___ PASSAGE SHOWN ___

Why You Should Replace ENUM With Something Else

« »
This Series: The Beginner Pattern

One of the most hotly contested points of my article on database design was the suggestion that developers drop the use of ENUM and use something else instead. Lots of people argued in favor of ENUM; however, there are several good reasons why developers should reconsider ENUM and use it sparingly.

There are three core reasons why ENUM is a data type that should be reconsidered.

ENUM requires a rebuild of the table when adding a value to the middle of the set.
While its true that adding an ENUM to the end of the set doesn’t require a rebuild, often this is impractical. Adding a new value to the ENUM definition will require MySQL to rebuild the entire table – less than optimal for large tables. The time required will depend on how large your tables are but millions of rows will take considerable amounts of time.

ENUM values are ordered in the order they’re added to the database
If you’ve ever done an ORDER BY on an ENUM column, you’ll notice that MySQL organizes them via the order they were added to the ENUM, rather than alphabetically or numerically. This ties into the first point, because if you want to order values in, say, alphabetical order, you have to reorder the ENUM in alphabetical order, and this results in a rebuilding of the table by MySQL.

It’s also worth nothing that for developers on your team, they may be extremely frustrated when they discover that the column is ordered “incorrectly”; they might expect it to be ordered alphabetically and since it’s not, they will try and figure out why. They may not know the database as thoroughly as the database administrator or developer who put it together, and thus might not know about the ENUM fields.

___ DATASET ___

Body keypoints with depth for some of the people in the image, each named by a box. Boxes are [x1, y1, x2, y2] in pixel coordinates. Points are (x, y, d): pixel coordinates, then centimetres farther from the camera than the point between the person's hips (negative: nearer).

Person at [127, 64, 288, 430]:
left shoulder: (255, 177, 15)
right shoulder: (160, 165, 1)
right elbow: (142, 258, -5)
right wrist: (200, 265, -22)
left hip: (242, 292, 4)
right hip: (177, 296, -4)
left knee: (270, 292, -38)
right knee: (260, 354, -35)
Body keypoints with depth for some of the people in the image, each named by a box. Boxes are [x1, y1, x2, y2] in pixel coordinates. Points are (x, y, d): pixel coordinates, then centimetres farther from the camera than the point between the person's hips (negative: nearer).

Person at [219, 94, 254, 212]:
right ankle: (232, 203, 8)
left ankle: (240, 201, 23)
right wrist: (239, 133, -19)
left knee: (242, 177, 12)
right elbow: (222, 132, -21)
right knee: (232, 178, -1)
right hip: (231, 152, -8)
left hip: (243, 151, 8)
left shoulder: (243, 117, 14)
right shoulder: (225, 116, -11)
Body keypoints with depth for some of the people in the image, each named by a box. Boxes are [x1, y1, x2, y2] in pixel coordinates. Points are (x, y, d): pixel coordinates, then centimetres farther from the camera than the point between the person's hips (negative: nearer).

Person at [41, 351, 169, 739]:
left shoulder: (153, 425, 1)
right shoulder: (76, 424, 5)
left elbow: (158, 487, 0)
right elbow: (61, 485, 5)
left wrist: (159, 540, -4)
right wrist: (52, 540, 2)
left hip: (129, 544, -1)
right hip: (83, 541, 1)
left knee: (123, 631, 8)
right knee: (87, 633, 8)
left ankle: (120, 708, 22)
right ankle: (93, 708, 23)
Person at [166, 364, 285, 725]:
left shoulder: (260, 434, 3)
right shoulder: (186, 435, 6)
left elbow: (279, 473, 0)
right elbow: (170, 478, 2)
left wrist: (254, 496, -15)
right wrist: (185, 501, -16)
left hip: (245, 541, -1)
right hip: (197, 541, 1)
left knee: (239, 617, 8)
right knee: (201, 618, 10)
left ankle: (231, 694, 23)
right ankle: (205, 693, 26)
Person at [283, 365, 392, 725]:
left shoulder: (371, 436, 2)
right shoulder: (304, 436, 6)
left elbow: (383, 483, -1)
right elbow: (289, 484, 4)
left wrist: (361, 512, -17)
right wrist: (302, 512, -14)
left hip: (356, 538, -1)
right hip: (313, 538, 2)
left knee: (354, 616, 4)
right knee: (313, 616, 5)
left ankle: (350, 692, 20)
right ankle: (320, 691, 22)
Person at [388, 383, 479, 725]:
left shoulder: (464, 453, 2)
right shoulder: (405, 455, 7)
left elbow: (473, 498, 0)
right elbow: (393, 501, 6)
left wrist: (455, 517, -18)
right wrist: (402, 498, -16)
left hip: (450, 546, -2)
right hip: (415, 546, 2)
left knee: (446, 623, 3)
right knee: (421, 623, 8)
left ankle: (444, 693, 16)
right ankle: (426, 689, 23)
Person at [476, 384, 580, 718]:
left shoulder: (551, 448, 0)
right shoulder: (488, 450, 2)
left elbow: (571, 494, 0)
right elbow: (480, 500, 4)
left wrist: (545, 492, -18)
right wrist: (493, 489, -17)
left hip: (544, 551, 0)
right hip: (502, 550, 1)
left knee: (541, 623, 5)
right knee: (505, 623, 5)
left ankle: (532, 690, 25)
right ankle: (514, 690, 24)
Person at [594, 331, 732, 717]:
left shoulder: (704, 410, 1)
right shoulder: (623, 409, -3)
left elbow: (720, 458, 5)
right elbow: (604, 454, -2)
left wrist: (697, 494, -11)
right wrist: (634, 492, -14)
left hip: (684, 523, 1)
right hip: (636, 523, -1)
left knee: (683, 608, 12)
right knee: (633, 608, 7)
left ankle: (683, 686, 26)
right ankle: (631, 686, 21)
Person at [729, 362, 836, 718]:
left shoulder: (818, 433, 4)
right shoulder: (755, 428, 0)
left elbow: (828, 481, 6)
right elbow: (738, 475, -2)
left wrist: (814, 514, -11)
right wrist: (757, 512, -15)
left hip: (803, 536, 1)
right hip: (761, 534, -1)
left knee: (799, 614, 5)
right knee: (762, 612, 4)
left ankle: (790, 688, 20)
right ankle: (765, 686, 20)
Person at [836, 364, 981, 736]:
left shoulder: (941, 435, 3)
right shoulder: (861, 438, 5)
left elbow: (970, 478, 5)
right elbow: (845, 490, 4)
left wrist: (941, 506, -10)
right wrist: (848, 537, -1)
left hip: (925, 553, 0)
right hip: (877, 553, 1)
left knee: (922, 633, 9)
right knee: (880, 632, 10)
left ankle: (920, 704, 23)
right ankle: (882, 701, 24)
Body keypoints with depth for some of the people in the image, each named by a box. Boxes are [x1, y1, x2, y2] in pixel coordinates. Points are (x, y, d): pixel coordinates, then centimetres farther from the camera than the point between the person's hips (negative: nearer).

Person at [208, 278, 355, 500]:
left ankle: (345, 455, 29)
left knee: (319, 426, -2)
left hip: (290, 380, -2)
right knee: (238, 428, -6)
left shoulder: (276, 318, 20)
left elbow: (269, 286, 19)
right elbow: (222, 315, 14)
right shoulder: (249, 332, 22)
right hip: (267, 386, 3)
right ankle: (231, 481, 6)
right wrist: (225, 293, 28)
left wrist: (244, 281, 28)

___

▶ YOUR ASSIGNMENT: Rewrite the ENUM text above from "ENUM requires a" up to and including "amounts of time.", swapping "impractical" for "unrealistic".

▶ SOLUTION FOR THIS PROBLEM:
ENUM requires a rebuild of the table when adding a value to the middle of the set.
While its true that adding an ENUM to the end of the set doesn’t require a rebuild, often this is unrealistic. Adding a new value to the ENUM definition will require MySQL to rebuild the entire table – less than optimal for large tables. The time required will depend on how large your tables are but millions of rows will take considerable amounts of time.